Unclear regulatory communication
The survey was released at the same time as the White House shared its first “comprehensive framework” for crypto. The report came around 6 months after the Biden administration released an executive order tasking government agencies to begin examining various areas of the cryptocurrency landscape in order to develop a regulatory framework.
According to the framework published on Friday, reports gathered by the federal government suggest that regulatory bodies like the SEC and CFTC should “aggressively” look to combat crypto-related crime.
Crypto-crime made up just 0.34% of all cryptocurrency transaction volume in 2020, according to blockchain data firm Chainalysis. In 2021, criminal activity accounted for just 0.15% of all blockchain transactions – down 75% from 2020 and down nearly 96% from 2019.
Some industry watchers told Blockworks on Friday that the White House’s framework was not detailed enough and leaned heavily on the message of enforcement, despite the debateable precedent.

*Available data:*

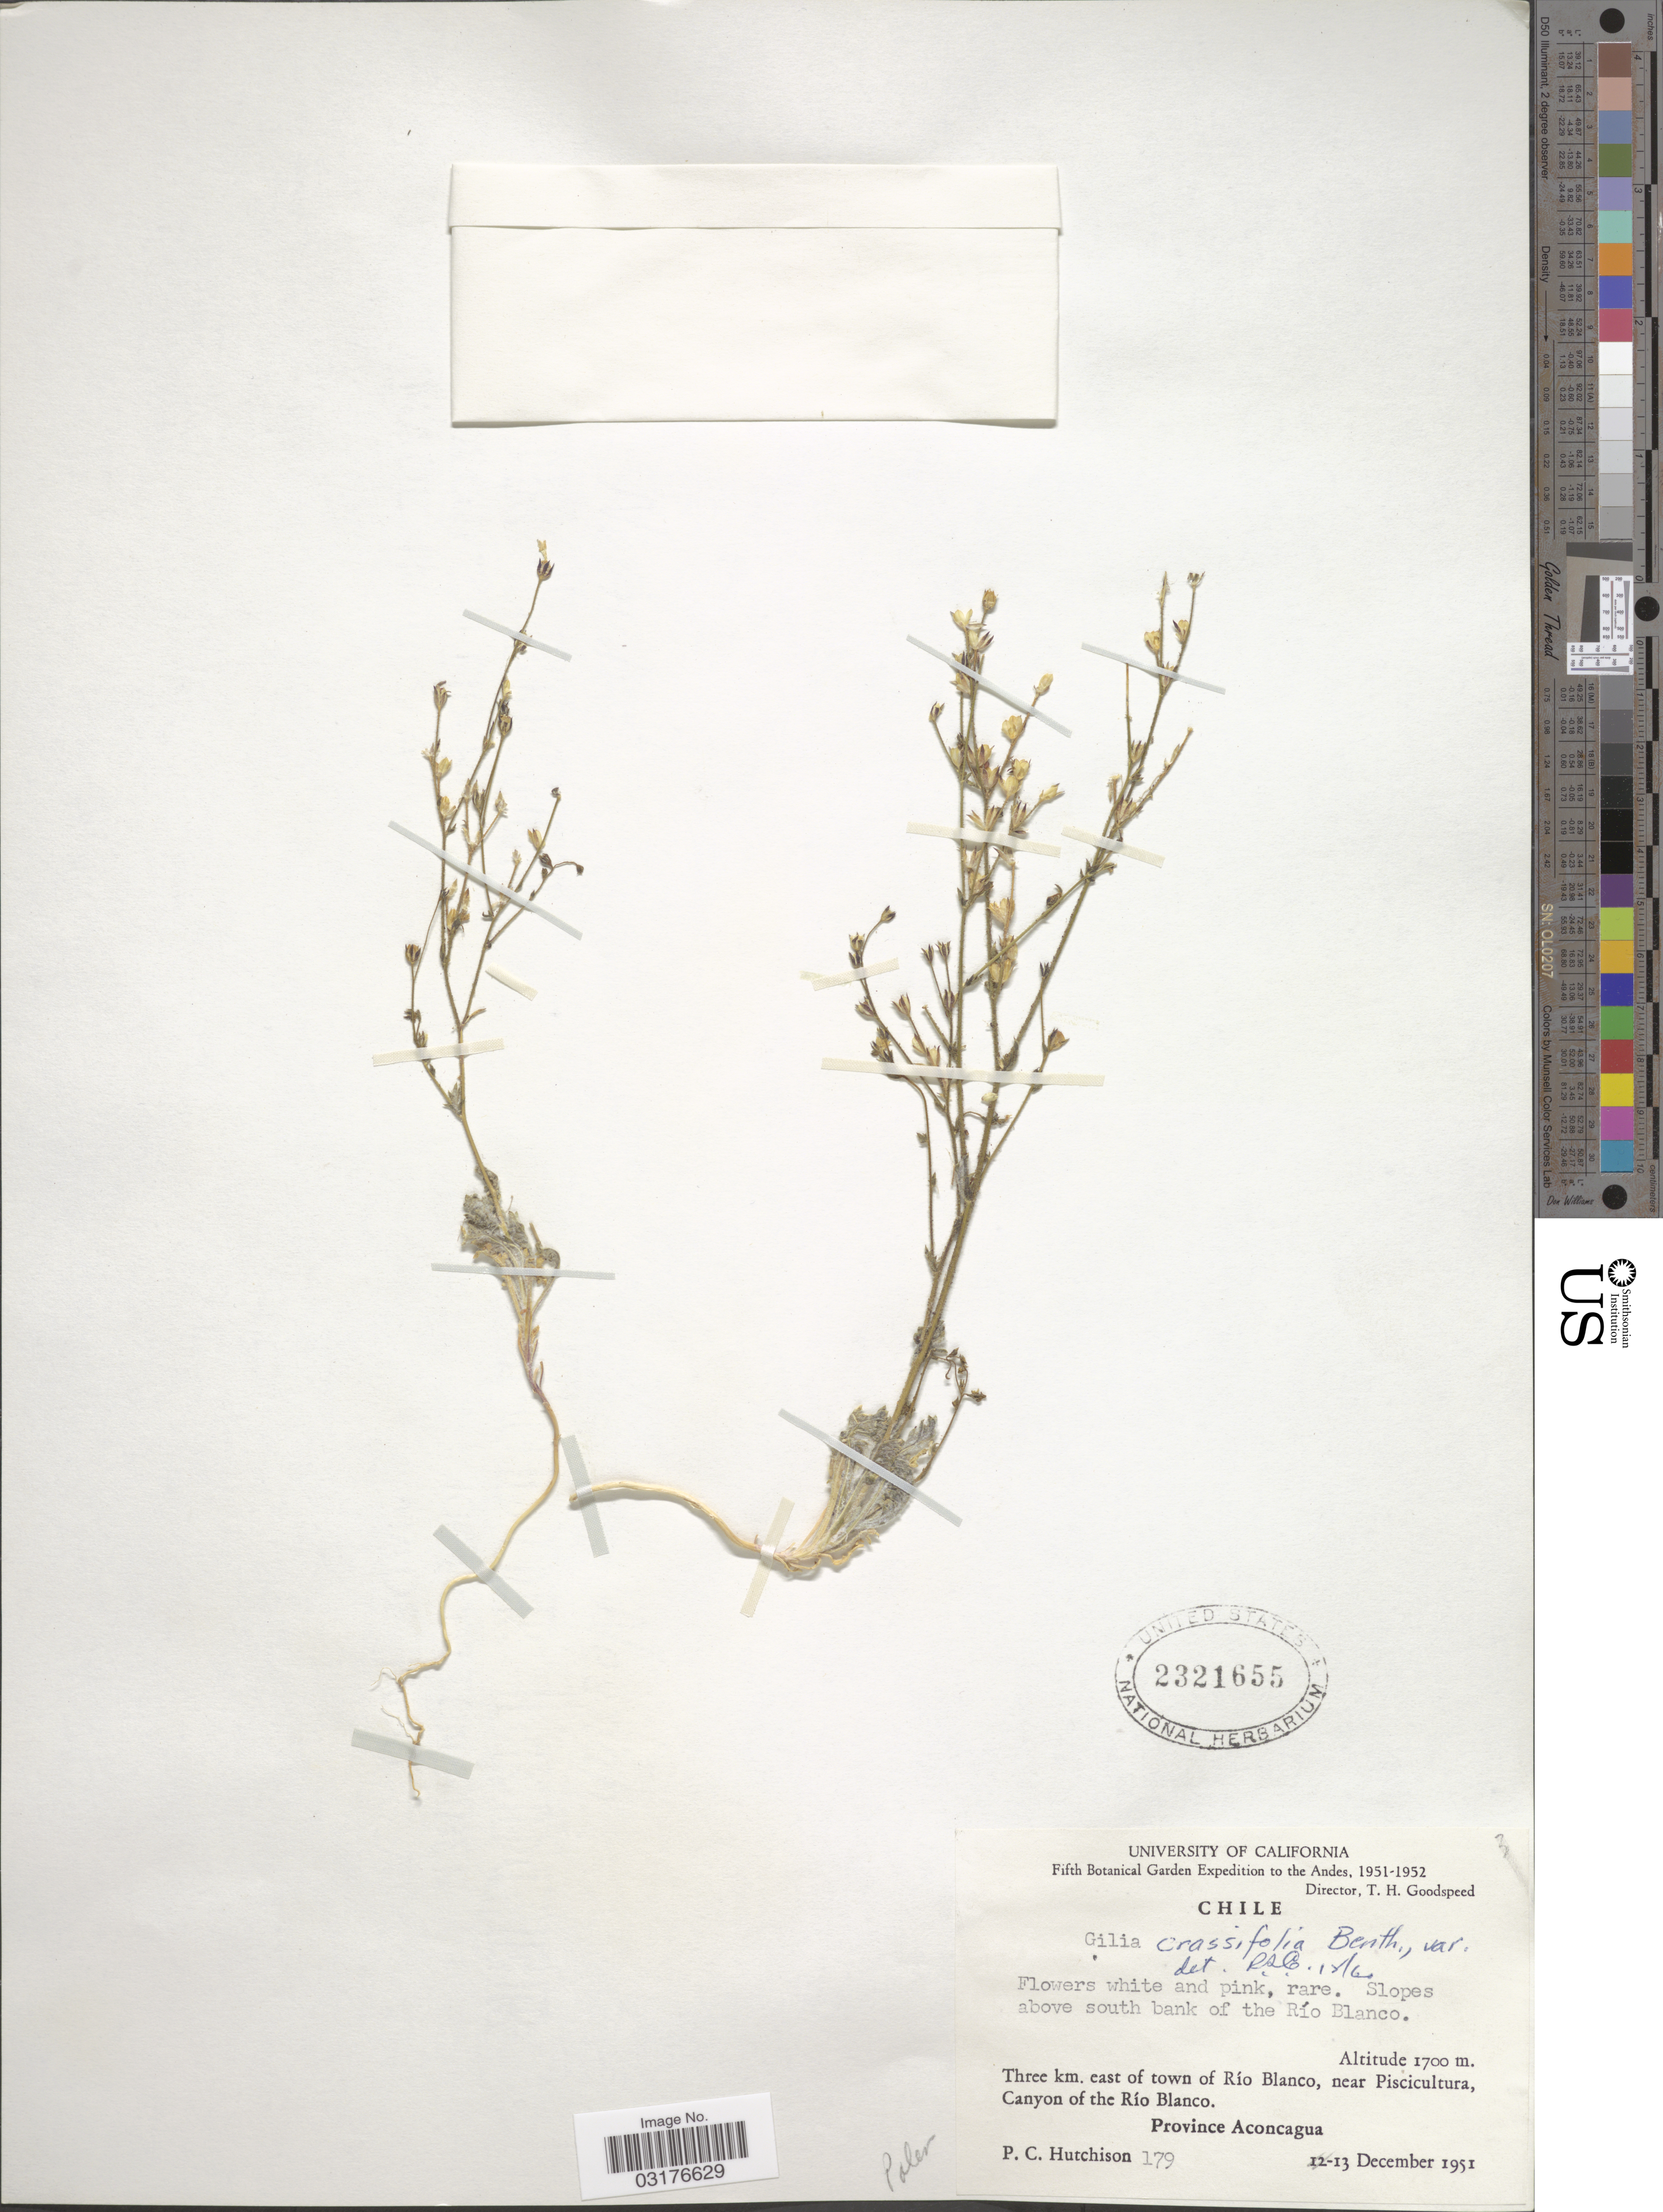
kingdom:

*Set exercise:* Reproduce the excerpt on the White House crypto framework in full, word for word.

*Exercise answer:*
Unclear regulatory communication
The survey was released at the same time as the White House shared its first “comprehensive framework” for crypto. The report came around 6 months after the Biden administration released an executive order tasking government agencies to begin examining various areas of the cryptocurrency landscape in order to develop a regulatory framework.
According to the framework published on Friday, reports gathered by the federal government suggest that regulatory bodies like the SEC and CFTC should “aggressively” look to combat crypto-related crime.
Crypto-crime made up just 0.34% of all cryptocurrency transaction volume in 2020, according to blockchain data firm Chainalysis. In 2021, criminal activity accounted for just 0.15% of all blockchain transactions – down 75% from 2020 and down nearly 96% from 2019.
Some industry watchers told Blockworks on Friday that the White House’s framework was not detailed enough and leaned heavily on the message of enforcement, despite the debateable precedent.